START Document extract

The term’s power derives from the intellectual heft it borrows from an academic discipline, geology. By measuring humanity’s planetary influence on a geological timescale, it implies an impact vaster than empires, though not more slow. It carries in its tail familiar narratives of planetary disaster and the looming threat of extinction.

The term has spread rapidly from the sciences through the arts and out into popular culture: there is a graphic novel, several death-metal albums, a Brian Eno track and an “Anthropocene Fashion” Pinterest site board. Yet its air of authority is misleading, for the Anthropocene has no formal scientific status. Among geologists there is no consensus as to when, or indeed whether, it began; it is a source of disagreement and, to some, embarrassment.

The Earth has existed for 4.6 billion years. For convenience, geologists divide this span into units of time: ages, epochs, periods, eras and eons. Some of the periods are familiar: Jurassic, Carboniferous. But a list of ages – Wordian, Roadian, Kungurian – sounds more like the roll call for some intergalactic council meeting in the Alpha Centauri system. Divisions between units are based on the occurrence of “significant” events that leave a changed world and a record of this change in the strata (layers of rocks or occasionally ice). The Pleistocene/Holocene division is a global-warming event that can be seen as a sudden change in the composition of trapped air in the Greenland ice cores. The Cretaceous/Paleogene division is the mass extinction of some three-quarters of plant and animal species, including all non-avian dinosaurs. Evidence from the rocks might include a radically altered fossil record. “Geology is often a forensic science,” said Zalasiewicz. “It’s Sherlock Holmes stuff basically.”

END Document extract
START Collected data

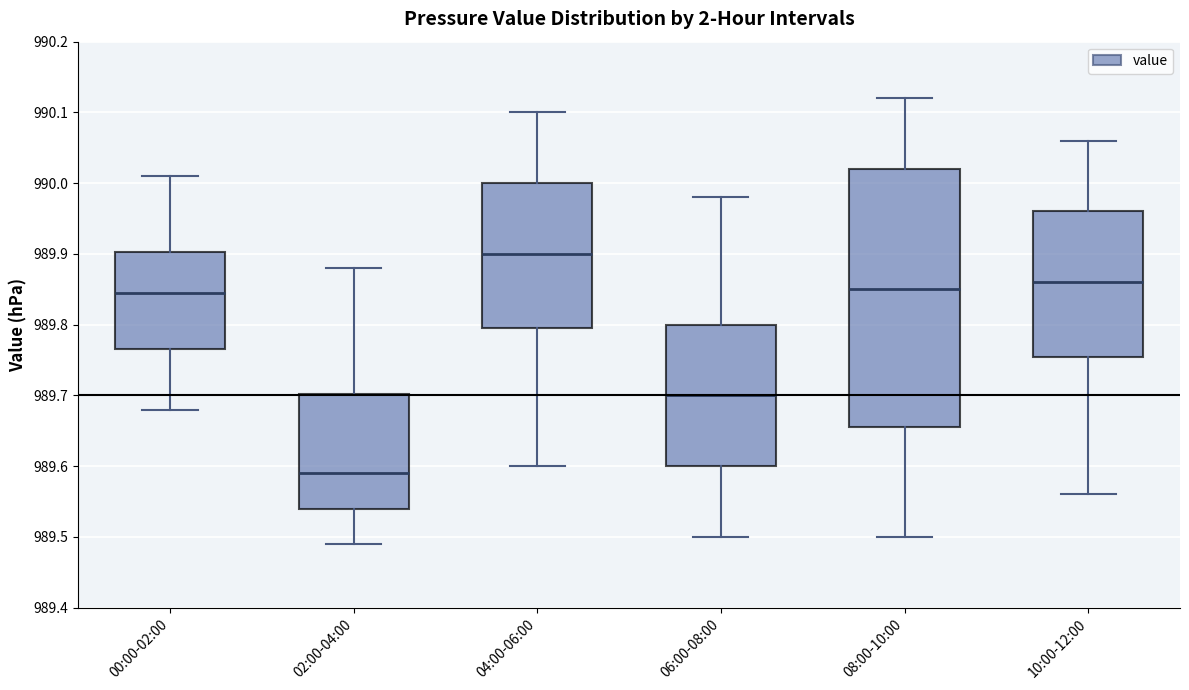

Which box's median line is the lowest?

02:00-04:00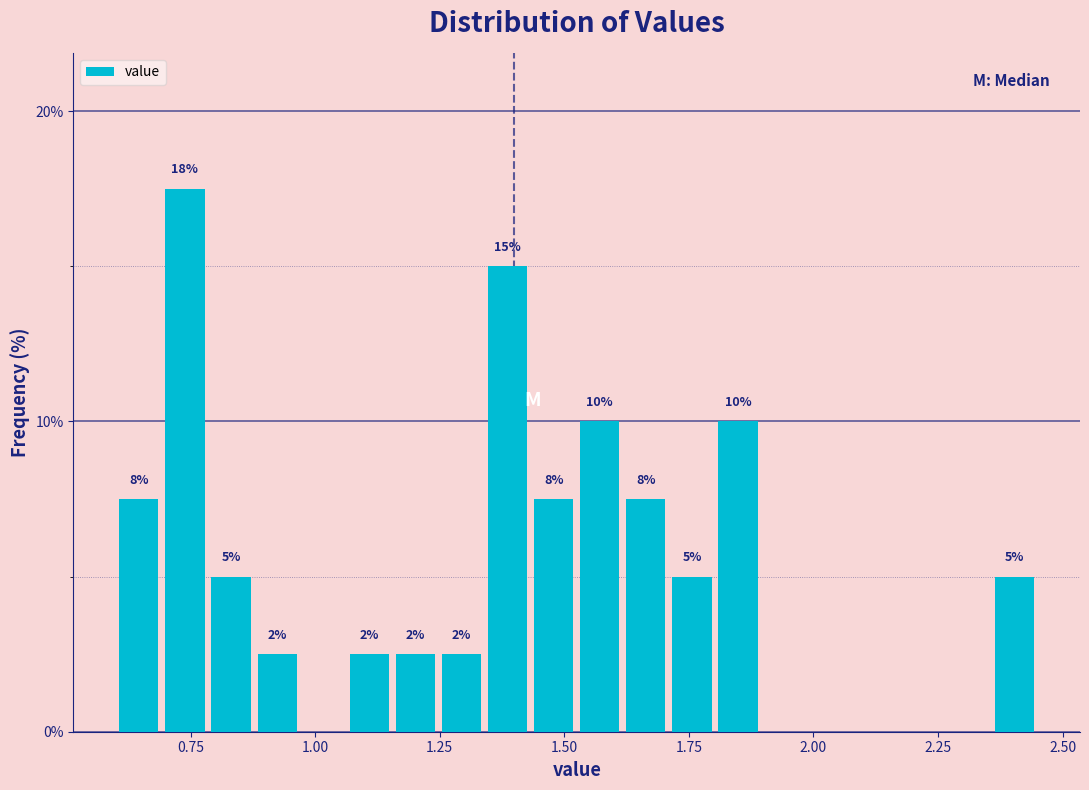

Read against the x-axis, roughly where is the centre of the tallest bar?

0.75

END Collected data

*Exercise*. Continue the passage on the Anthropocene and geological time, starting right after its final sentence.

*Output for this task*.
Right now we are living in the Holocene Epoch, in the Quaternary Period, in the Cenozoic Era, in the Phanerzoic Eon. Geological units are hierarchical and nest inside one another like matryoshka dolls. An “epoch” is defined by relatively minor geological change and typically covers between 2m and 30m years. Eons, by contrast, are massive. All of geological time is divided into only four eons. The most recent, the Phanerozoic, covers the last 540m years and the significant event that led to its creation was the beginning of multicellular life.

The branch of geology that concerns itself with the classification of layers of rock (or ice) is known as stratigraphy. By building up a picture of the layers of strata you build up a history of the Earth and, eventually, a geological timescale. Today the official version of that timescale is known as the International Chronostratigraphic Chart, produced by the International Committee on Stratigraphy (ICS). The result of centuries of painstaking work by thousands of geologists, it provides an organising structure that supports all studies of the Earth’s past. “It’s the one thing you’ll find in every professional geologist’s office,” a friend who lectures in Earth sciences told me. “It’s the equivalent of the periodic table.” This is the chart that would need to be amended should the Anthropocene be formally accepted.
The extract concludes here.